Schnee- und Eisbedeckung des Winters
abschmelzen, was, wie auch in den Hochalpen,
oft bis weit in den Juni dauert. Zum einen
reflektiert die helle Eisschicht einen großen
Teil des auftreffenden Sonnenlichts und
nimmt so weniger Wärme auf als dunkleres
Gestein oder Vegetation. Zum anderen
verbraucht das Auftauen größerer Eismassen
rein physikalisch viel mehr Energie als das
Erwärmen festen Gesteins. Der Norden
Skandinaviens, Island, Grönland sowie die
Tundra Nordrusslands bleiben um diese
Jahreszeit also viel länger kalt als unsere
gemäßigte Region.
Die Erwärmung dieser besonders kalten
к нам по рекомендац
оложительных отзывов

========

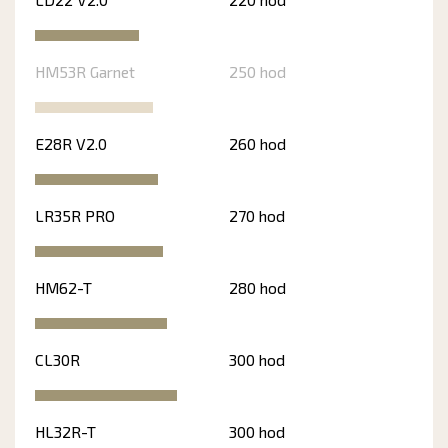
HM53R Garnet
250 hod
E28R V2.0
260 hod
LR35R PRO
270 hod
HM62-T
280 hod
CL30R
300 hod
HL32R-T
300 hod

========

(Task prompt): If a line of the material contains the string "viel", count it; give only the total.

(Worked solution): 2